Malayalam language characters don't work well with mediawiki (chillu problem)

Attached:

chillu.png (221×637 px, 18 KB)

sadik.khalid wrote:

Look at the above attachment the last character make problems

The username in comment #3 has a U+200D Zero-Width Joiner control character at the end. This is in a blacklisted control character range, and is not currently allowed in usernames. It also looks totally incorrect, seeing as how it comes at the end of a name, not really a valid place for one even if it was allowed.
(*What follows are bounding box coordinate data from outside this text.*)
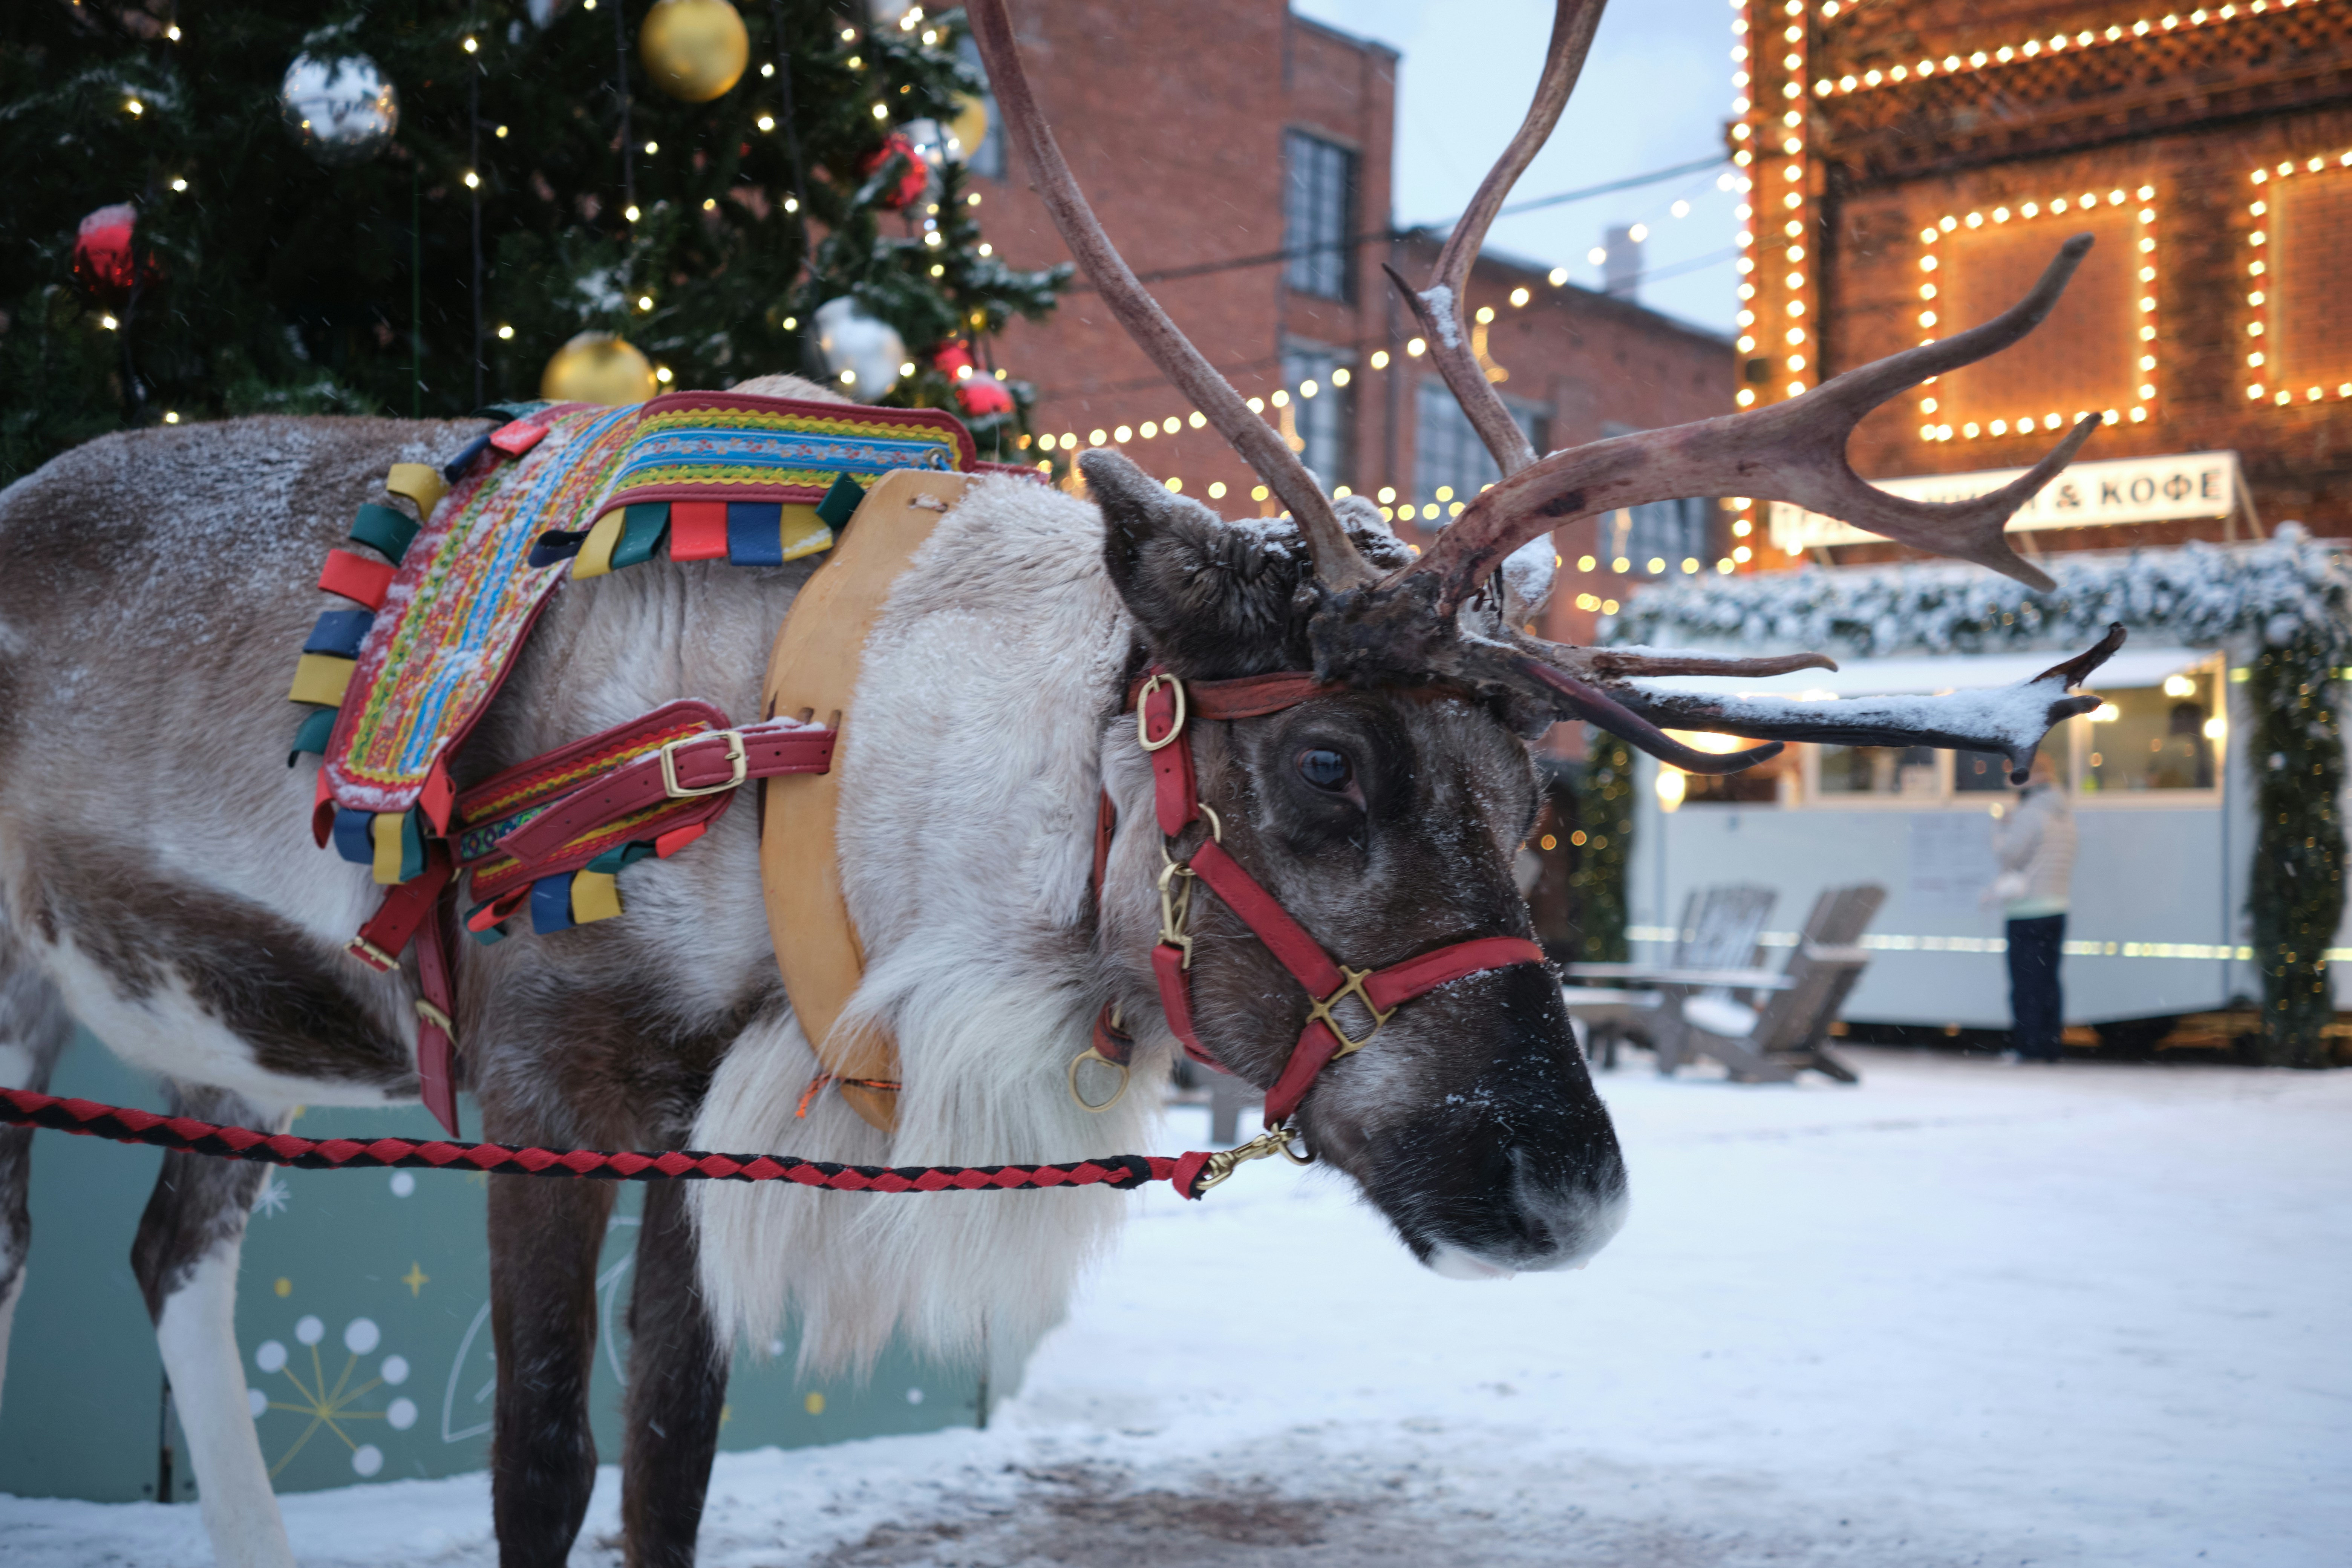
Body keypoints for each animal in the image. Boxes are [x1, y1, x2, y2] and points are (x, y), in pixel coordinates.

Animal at [0, 2, 2116, 1564]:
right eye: (1328, 759)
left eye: (1543, 807)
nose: (1569, 1188)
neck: (834, 766)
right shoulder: (545, 1089)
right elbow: (543, 1465)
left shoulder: (701, 1124)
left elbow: (672, 1453)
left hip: (226, 1044)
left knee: (169, 1254)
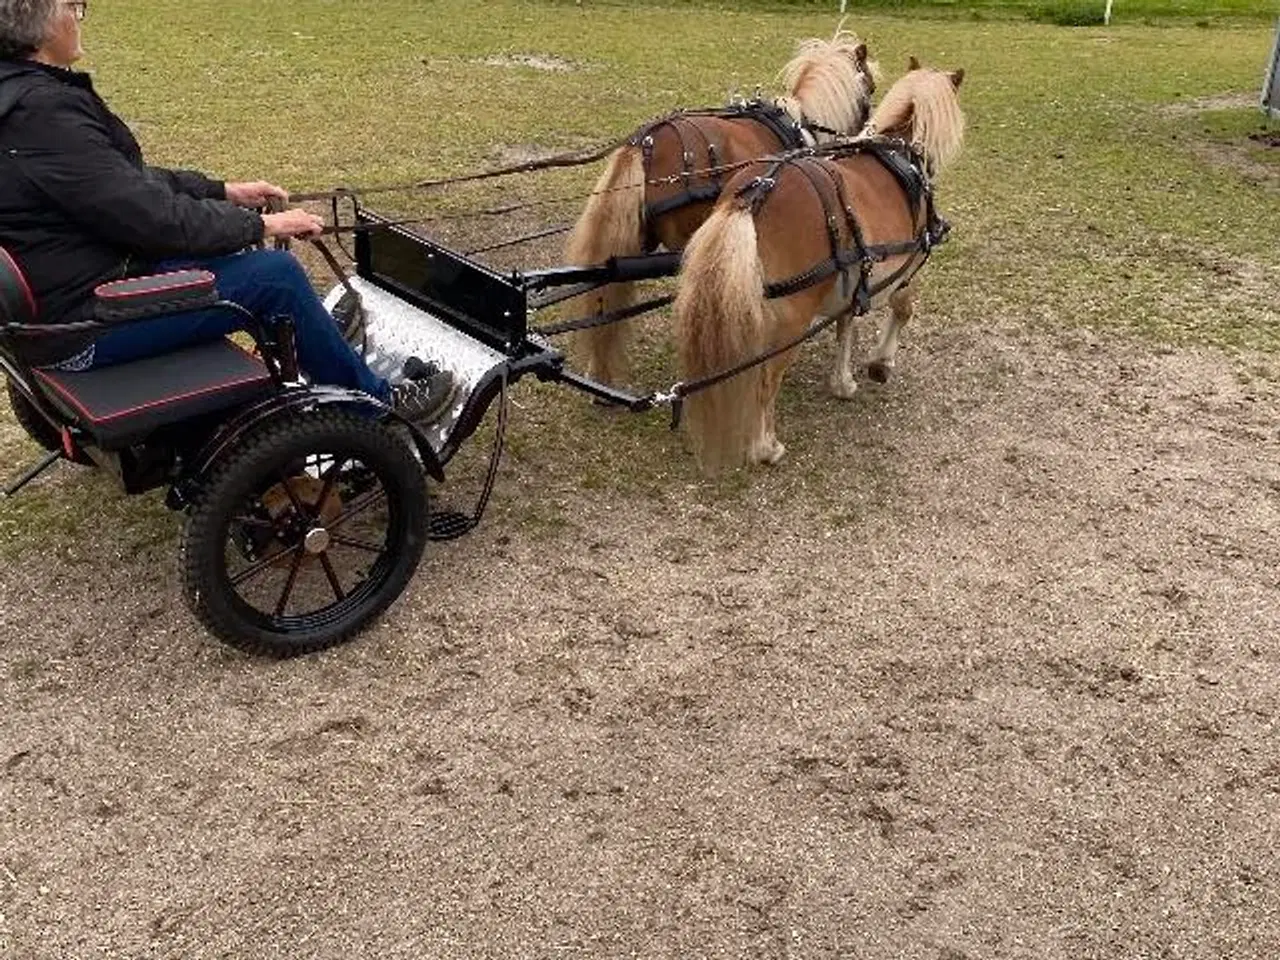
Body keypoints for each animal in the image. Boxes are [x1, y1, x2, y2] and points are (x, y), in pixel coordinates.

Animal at [675, 62, 962, 476]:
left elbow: (846, 325)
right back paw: (766, 447)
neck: (900, 152)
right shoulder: (909, 269)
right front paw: (881, 363)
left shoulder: (853, 274)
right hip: (790, 321)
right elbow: (903, 310)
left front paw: (842, 382)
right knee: (766, 380)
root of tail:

Remove that last character and it should be accepted (confirmed on a local installation.)

jacob.jose wrote:

Could you elaborate why is "U+200D Zero-Width Joiner control character at the end" blacklisted? Many Malayalam words need this at the end to represent their meaning.

I can't see how we can say mediawiki software is fully unicode compliant without this support. So I would very much like to hear about the technical concerns.

Well, the fact that it's invisible and hard to cut-n-paste makes it a bit tricky to manage. :P

We've generally forbidden most magic invisible chars from usernames for security (spoofing etc) purposes.

Right and thats a good practice on all usernames that are not in Malaylam. In the case of Malaylam that is a different story.

Perhaps a solution is to let bureaucrats rename users to these 'invisible' characters while banning users from creating accounts with such characters. That way vandals won't be able to abuse this and good users would benefit from it.

I believe the validity check (weather a username is valid or not) used by new username creation and username rename is conducted by the same block of code.

jacob.jose wrote:

Please hold from making any fixes. This seems is part of a much bigger issue with Malayalam Unicode. I am withdrawing my vote for now.